> **GOAL OF THE EXERCISE**: Arrange every line of text in the rows below as a JSON list of strings, one string per line, skipping blank lines. Leave the picture lines out of the answer.

> **RECORDS FOR PROCESSING**:
= = = =
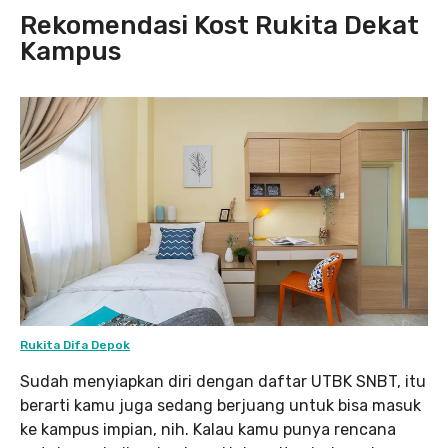
Rekomendasi Kost Rukita Dekat
Kampus
Rukita Difa Depok
Sudah menyiapkan diri dengan daftar UTBK SNBT, itu
berarti kamu juga sedang berjuang untuk bisa masuk
ke kampus impian, nih. Kalau kamu punya rencana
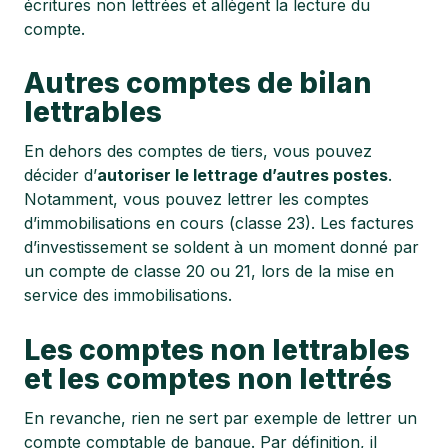
écritures non lettrées et allègent la lecture du
compte.
Autres comptes de bilan
lettrables
En dehors des comptes de tiers, vous pouvez
décider d’
autoriser le lettrage d’autres postes
.
Notamment, vous pouvez lettrer les comptes
d’immobilisations en cours (classe 23). Les factures
d’investissement se soldent à un moment donné par
un compte de classe 20 ou 21, lors de la mise en
service des immobilisations.
Les comptes non lettrables
et les comptes non lettrés
En revanche, rien ne sert par exemple de lettrer un
compte comptable de banque. Par définition, il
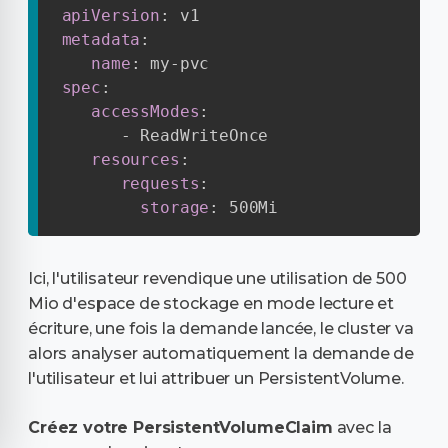
apiVersion
:
metadata
:
name
:
 my
-
spec
:
accessModes
:
-
 ReadWriteOnce

resources
:
requests
:
storage
:
 500Mi
Ici, l'utilisateur revendique une utilisation de 500
Mio d'espace de stockage en mode lecture et
écriture, une fois la demande lancée, le cluster va
alors analyser automatiquement la demande de
l'utilisateur et lui attribuer un PersistentVolume.
Créez votre PersistentVolumeClaim
avec la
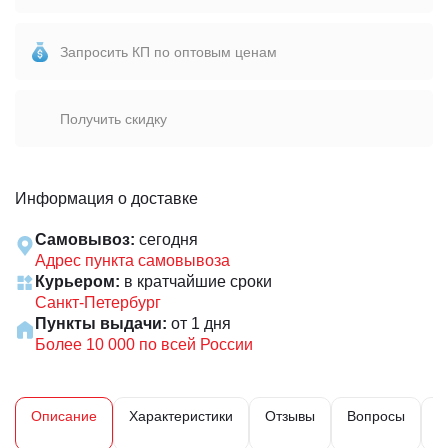
Запросить КП по оптовым ценам
Получить скидку
Информация о доставке
Самовывоз:
сегодня
Адрес пункта самовывоза
Курьером:
в кратчайшие сроки
Санкт-Петербург
Пункты выдачи:
от 1 дня
Более 10 000 по всей России
Описание
Характеристики
Отзывы
Вопросы
Д
и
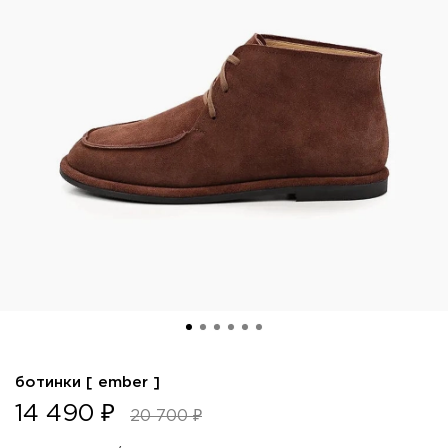
ботинки [ ember ]
14 490 ₽
20 700 ₽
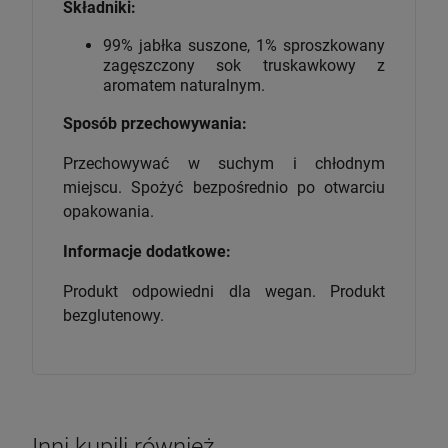
Składniki:
99% jabłka suszone, 1% sproszkowany
zagęszczony sok truskawkowy z
aromatem naturalnym.
Sposób przechowywania:
Przechowywać w suchym i chłodnym
miejscu. Spożyć bezpośrednio po otwarciu
opakowania.
Informacje dodatkowe:
Produkt odpowiedni dla wegan. Produkt
bezglutenowy.
Inni kupili również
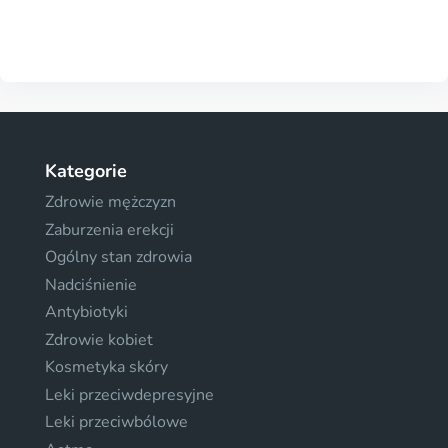
Kategorie
Zdrowie mężczyzn
Zaburzenia erekcji
Ogólny stan zdrowia
Nadciśnienie
Antybiotyki
Zdrowie kobiet
Kosmetyka skóry
Leki przeciwdepresyjne
Leki przeciwbólowe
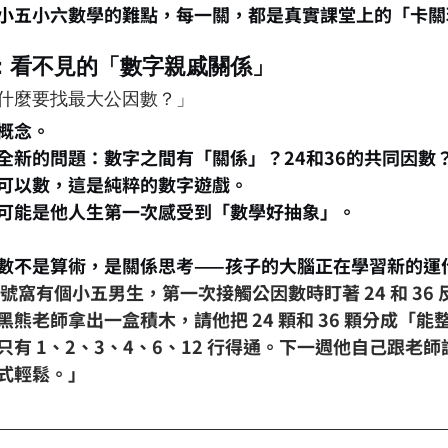
小
五小六數學的難點，每一關，都是真實課堂上的「卡關
：看不見的「數字親戚關係」
什麼要找最大公因數？」
概念。
全新的問題：數字之間有「關係」？24和36的共同因數
可以數，這是純粹的數字遊戲。
可能是他人生第一次感受到「數學好抽象」。
數不是算術，是關係思考——孩子的大腦正在學習新的運
四號窩有個小
五男生，第一次接觸公因數時盯著 24 和 36
熊老師拿出一盒積木，請他把 24 顆和 36 顆分成「能
有 1、2、3、4、6、12 行得通。下一週他自己跟老
式輕鬆。」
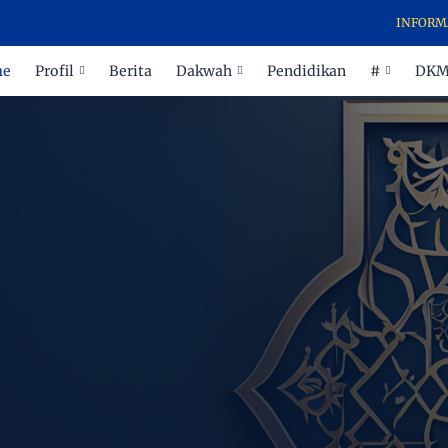
INFORMASI 
me
Profil
Berita
Dakwah
Pendidikan
#
DK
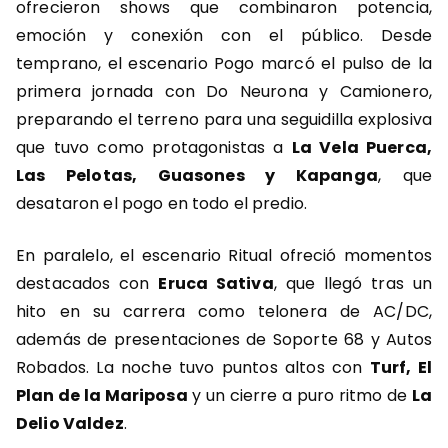
ofrecieron shows que combinaron potencia,
emoción y conexión con el público. Desde
temprano, el escenario Pogo marcó el pulso de la
primera jornada con Do Neurona y Camionero,
preparando el terreno para una seguidilla explosiva
que tuvo como protagonistas a
La Vela Puerca,
Las Pelotas, Guasones y Kapanga
, que
desataron el pogo en todo el predio.
En paralelo, el escenario Ritual ofreció momentos
destacados con
Eruca Sativa
, que llegó tras un
hito en su carrera como telonera de AC/DC,
además de presentaciones de Soporte 68 y Autos
Robados. La noche tuvo puntos altos con
Turf, El
Plan de la Mariposa
y un cierre a puro ritmo de
La
Delio Valdez
.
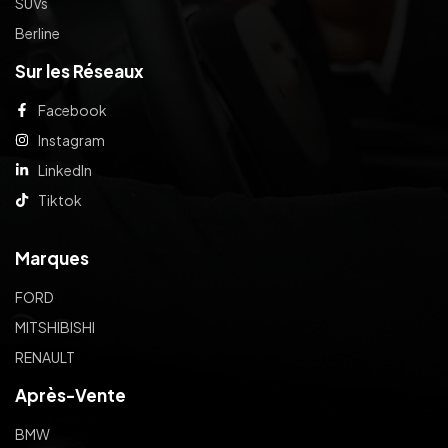
SUVs
Berline
Sur les Réseaux
Facebook
Instagram
LinkedIn
Tiktok
Marques
FORD
MITSHIBISHI
RENAULT
Après-Vente
BMW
= = = =
> **SOLUTION FOR THIS EXERCISE**:
[
  "Rekomendasi Kost Rukita Dekat",
  "Kampus",
  "Rukita Difa Depok",
  "Sudah menyiapkan diri dengan daftar UTBK SNBT, itu",
  "berarti kamu juga sedang berjuang untuk bisa masuk",
  "ke kampus impian, nih. Kalau kamu punya rencana",
  "écritures non lettrées et allègent la lecture du",
  "compte.",
  "Autres comptes de bilan",
  "lettrables",
  "En dehors des comptes de tiers, vous pouvez",
  "décider d’",
  "autoriser le lettrage d’autres postes",
  ".",
  "Notamment, vous pouvez lettrer les comptes",
  "d’immobilisations en cours (classe 23). Les factures",
  "d’investissement se soldent à un moment donné par",
  "un compte de classe 20 ou 21, lors de la mise en",
  "service des immobilisations.",
  "Les comptes non lettrables",
  "et les comptes non lettrés",
  "En revanche, rien ne sert par exemple de lettrer un",
  "compte comptable de banque. Par définition, il",
  "apiVersion",
  ":",
  "metadata",
  ":",
  "name",
  ":",
  " my",
  "-",
  "spec",
  ":",
  "accessModes",
  ":",
  "-",
  " ReadWriteOnce",
  "resources",
  ":",
  "requests",
  ":",
  "storage",
  ":",
  " 500Mi",
  "Ici, l'utilisateur revendique une utilisation de 500",
  "Mio d'espace de stockage en mode lecture et",
  "écriture, une fois la demande lancée, le cluster va",
  "alors analyser automatiquement la demande de",
  "l'utilisateur et lui attribuer un PersistentVolume.",
  "Créez votre PersistentVolumeClaim",
  "avec la",
  "Запросить КП по оптовым ценам",
  "Получить скидку",
  "Информация о доставке",
  "Самовывоз:",
  "сегодня",
  "Адрес пункта самовывоза",
  "Курьером:",
  "в кратчайшие сроки",
  "Санкт-Петербург",
  "Пункты выдачи:",
  "от 1 дня",
  "Более 10 000 по всей России",
  "Описание",
  "Характеристики",
  "Отзывы",
  "Вопросы",
  "Д",
  "и",
  "ботинки [ ember ]",
  "14 490 ₽",
  "20 700 ₽",
  "Składniki:",
  "99% jabłka suszone, 1% sproszkowany",
  "zagęszczony sok truskawkowy z",
  "aromatem naturalnym.",
  "Sposób przechowywania:",
  "Przechowywać w suchym i chłodnym",
  "miejscu. Spożyć bezpośrednio po otwarciu",
  "opakowania.",
  "Informacje dodatkowe:",
  "Produkt odpowiedni dla wegan. Produkt",
  "bezglutenowy.",
  "Inni kupili również",
  "Kategorie",
  "Zdrowie mężczyzn",
  "Zaburzenia erekcji",
  "Ogólny stan zdrowia",
  "Nadciśnienie",
  "Antybiotyki",
  "Zdrowie kobiet",
  "Kosmetyka skóry",
  "Leki przeciwdepresyjne",
  "Leki przeciwbólowe",
  "小",
  "五小六數學的難點，每一關，都是真實課堂上的「卡關",
  "：看不見的「數字親戚關係」",
  "什麼要找最大公因數？」",
  "概念。",
  "全新的問題：數字之間有「關係」？24和36的共同因數",
  "可以數，這是純粹的數字遊戲。",
  "可能是他人生第一次感受到「數學好抽象」。",
  "數不是算術，是關係思考——孩子的大腦正在學習新的運",
  "四號窩有個小",
  "五男生，第一次接觸公因數時盯著 24 和 36",
  "熊老師拿出一盒積木，請他把 24 顆和 36 顆分成「能",
  "有 1、2、3、4、6、12 行得通。下一週他自己跟老",
  "式輕鬆。」",
  "INFORMASI ",
  "me",
  "Profil",
  "Berita",
  "Dakwah",
  "Pendidikan",
  "#",
  "DK",
  "ofrecieron shows que combinaron potencia,",
  "emoción y conexión con el público. Desde",
  "temprano, el escenario Pogo marcó el pulso de la",
  "primera jornada con Do Neurona y Camionero,",
  "preparando el terreno para una seguidilla explosiva",
  "que tuvo como protagonistas a",
  "La Vela Puerca,",
  "Las Pelotas, Guasones y Kapanga",
  ", que",
  "desataron el pogo en todo el predio.",
  "En paralelo, el escenario Ritual ofreció momentos",
  "destacados con",
  "Eruca Sativa",
  ", que llegó tras un",
  "hito en su carrera como telonera de AC/DC,",
  "además de presentaciones de Soporte 68 y Autos",
  "Robados. La noche tuvo puntos altos con",
  "Turf, El",
  "Plan de la Mariposa",
  "y un cierre a puro ritmo de",
  "La",
  "Delio Valdez",
  ".",
  "SUVs",
  "Berline",
  "Sur les Réseaux",
  "Facebook",
  "Instagram",
  "LinkedIn",
  "Tiktok",
  "Marques",
  "FORD",
  "MITSHIBISHI",
  "RENAULT",
  "Après-Vente",
  "BMW"
]